Systematic reviews about treatment effectiveness are increasingly abundant in the area of spinal cord injuries (SCI). They are important because they summarise the evidence upon which clinical practice guidelines are based. Given the abundance of systematic reviews in the area of SCI, it is perhaps now appropriate that Spinal Cord works with authors to further improve the quality of our systematic reviews.

One obvious way to improve the quality of our systematic reviews is to ensure they adhere to the PRISMA Statement for the reporting of systematic reviews.1 The PRISMA Statement contains a 27-item checklist covering all important methodological aspects of systematic reviews. The PRISMA Statement emphasises the importance of ensuring systematic reviewers are driven by clearly articulated clinical questions. This involves defining the types of interventions and outcomes of interest within formal protocols before commencing systematic reviews. The protocols need to state all important decisions and be either published or registered.2 It is rarely appropriate to merely search for all trials related to a broad topic and upon completion set about categorising the results of the identified trials. This later approach is vulnerable to bias from selective reporting and opportunistic extraction of data.

Another important way authors can improve the quality of their systematic reviews is by ensuring they report estimates of the size and precision of treatment effects (for example, as between-group differences or odds ratios with their confidence intervals). This should be done regardless of whether meta-analyses are performed. Of course, the authors of the original research do not always report their results in this format. However, it is nearly always possible to mathematically manipulate the reported data to get the results in the correct format. (The Cochrane Collaboration provides extensive and freely available online resources to help the authors of systematic reviews do this.) Authors then need to look closely at the size and precision of treatment estimates. Very small treatment effects need to be questioned for clinical relevance, especially if only surrogate outcomes are used. Very large treatment effects, even those reported in low-quality trials, may be important, provided the results are consistent across many different sources.3 The confidence intervals associated with between-group differences also need to be examined because they provide an indication of how confident we can be about estimates of treatment effects. Quality of evidence should be downgraded if the width of the confidence interval about an estimate of treatment effect is wide and if the confidence interval crosses a decision threshold.4 This approach to data analysis and interpretation is far superior to merely relying on P values of identified trials to make judgements about treatment effectiveness.5 P values give no indication of the size or precision of estimates of treatment effects and may be uninformative and misleading. It is particularly problematic solely relying on P values associated with within-group differences (that is, pre to post changes) with no direct comparison of these differences between groups.

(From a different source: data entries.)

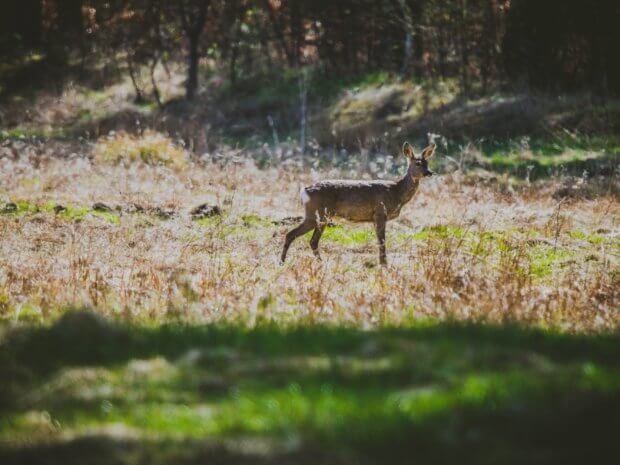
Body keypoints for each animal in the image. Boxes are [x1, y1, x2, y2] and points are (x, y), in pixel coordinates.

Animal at [280, 141, 436, 264]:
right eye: (418, 163)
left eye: (427, 162)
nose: (429, 172)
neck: (396, 192)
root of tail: (304, 191)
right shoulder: (380, 212)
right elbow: (382, 241)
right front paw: (384, 265)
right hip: (316, 214)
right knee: (292, 234)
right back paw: (282, 262)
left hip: (322, 217)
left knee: (312, 241)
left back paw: (319, 263)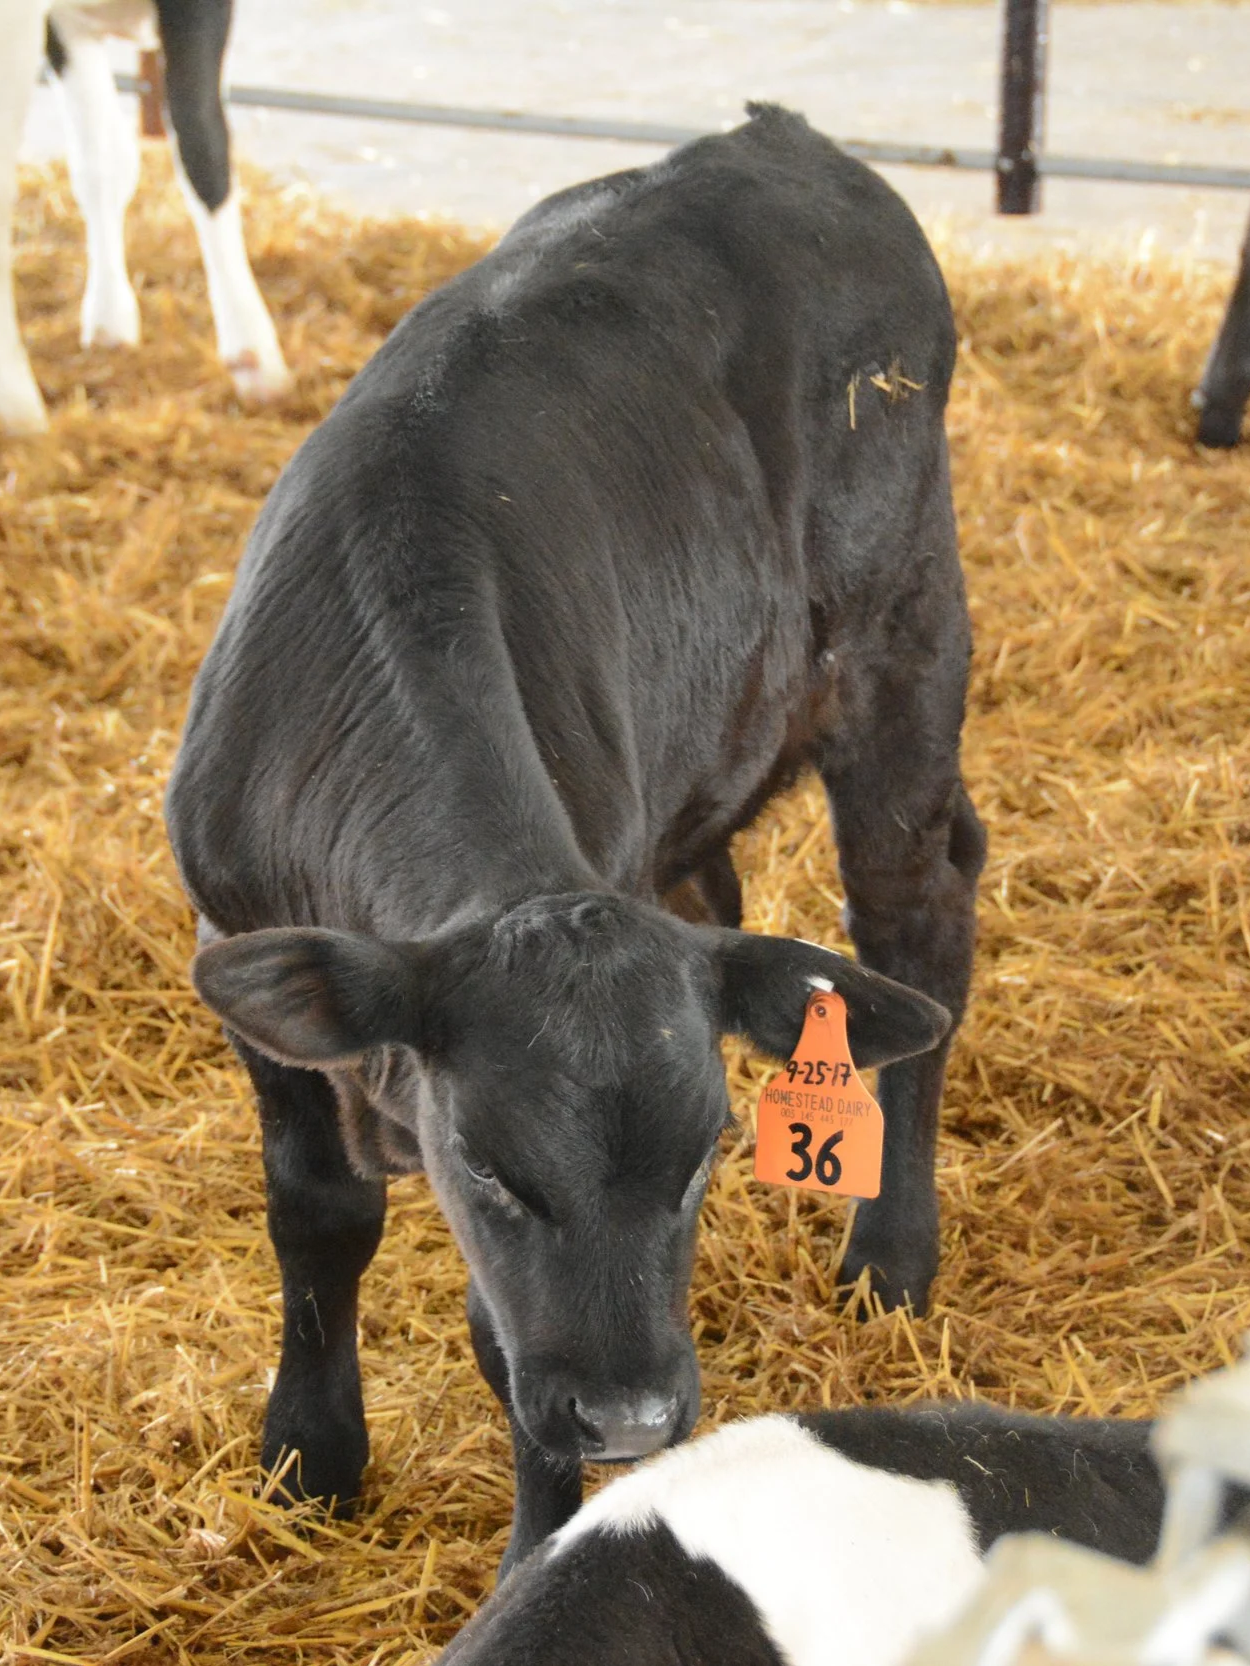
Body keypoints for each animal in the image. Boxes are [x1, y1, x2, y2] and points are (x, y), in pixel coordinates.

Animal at [166, 103, 985, 1569]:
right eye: (491, 1167)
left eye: (706, 1150)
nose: (630, 1413)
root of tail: (782, 140)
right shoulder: (240, 943)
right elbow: (317, 1213)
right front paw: (309, 1453)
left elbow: (501, 1340)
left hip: (902, 639)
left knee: (916, 923)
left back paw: (890, 1254)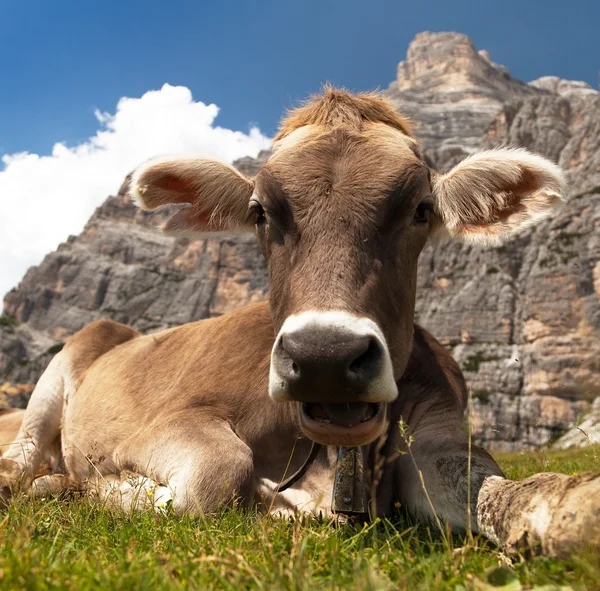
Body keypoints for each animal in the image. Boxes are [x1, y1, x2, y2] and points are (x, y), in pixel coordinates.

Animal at [2, 89, 596, 560]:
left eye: (421, 209)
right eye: (260, 212)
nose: (323, 357)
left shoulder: (440, 430)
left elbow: (500, 492)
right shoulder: (166, 423)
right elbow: (217, 474)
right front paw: (101, 489)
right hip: (57, 374)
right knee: (24, 460)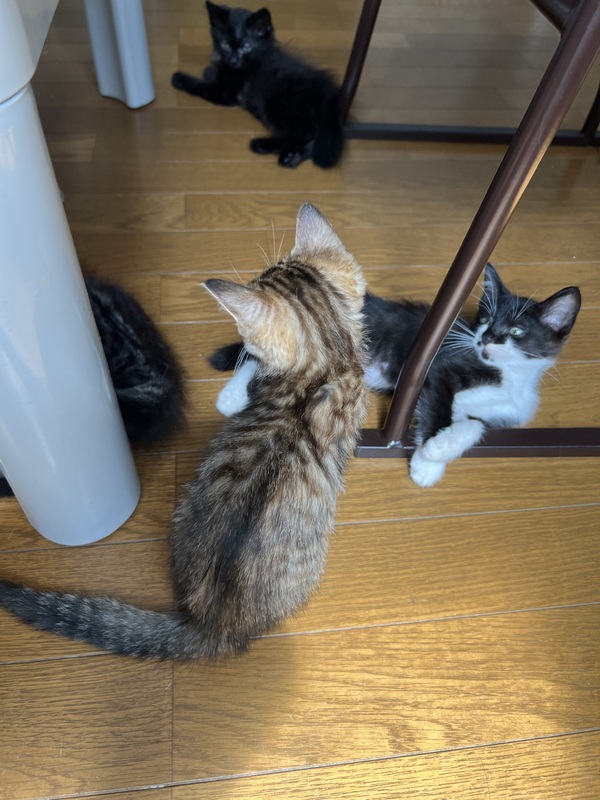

This later problem cannot be adequately overcome by merely reporting the size of pre to post changes for each group regardless of how these changes are expressed. Reporting percentage changes for each group and then implying a comparison between groups is notoriously misleading. Authors must resist this type of superficial reporting of results in systematic reviews and ensure all outcomes are expressed as contrasts between groups with their confidence intervals, and interpret the results accordingly.

Rating evidence in Systematic Reviews is not merely a matter of rating the quality of the included studies. There are many additional subtleties, which need to be taken into account. One method for rating evidence is the GRADE method (an acronym for, Grading of Recommendations, Assessment, Development and Evaluation). This is advocated by organisations such as the Cochrane Collaboration, BMJ, the American College of Physicians and the World Health Organisation.6, 7, 8 The GRADE method requires the authors to identify outcomes that are of key importance to patients and discourages the authors from relying on surrogate outcomes. The evidence supporting the effectiveness of an intervention on a particular outcome is then rated on a 4-point scale ranging from ‘very low’ to ‘high’. A number of different factors are taken into account when providing ratings. These include five factors that can lower our confidence in estimates of effect (that is, risk of bias, inconsistency of results across studies, indirectness of the evidence, imprecision of estimates and publication bias) and three factors that can increase our confidence (that is, large effects, a dose–response relationship and effects that are opposite to what would be expected from the influences of confounding and bias).1, 6, 7, 8, 9 Freely available software guides the authors through each of these judgements.(http://ims.cochrane.org/revman/gradepro).

As Spinal Cord moves forward and continues to advocate evidence-based care, we will encourage authors to adhere to the PRISMA Statement and to report the size and precision of treatment estimates. We will also encourage authors to consider using the GRADE method to rate the evidence. After all, a high-quality systematic review that provides a robust estimate of treatment effectiveness and a thorough summary of the evidence is far more valuable than any number of low-quality reviews that may only serve to derail evidence-based care.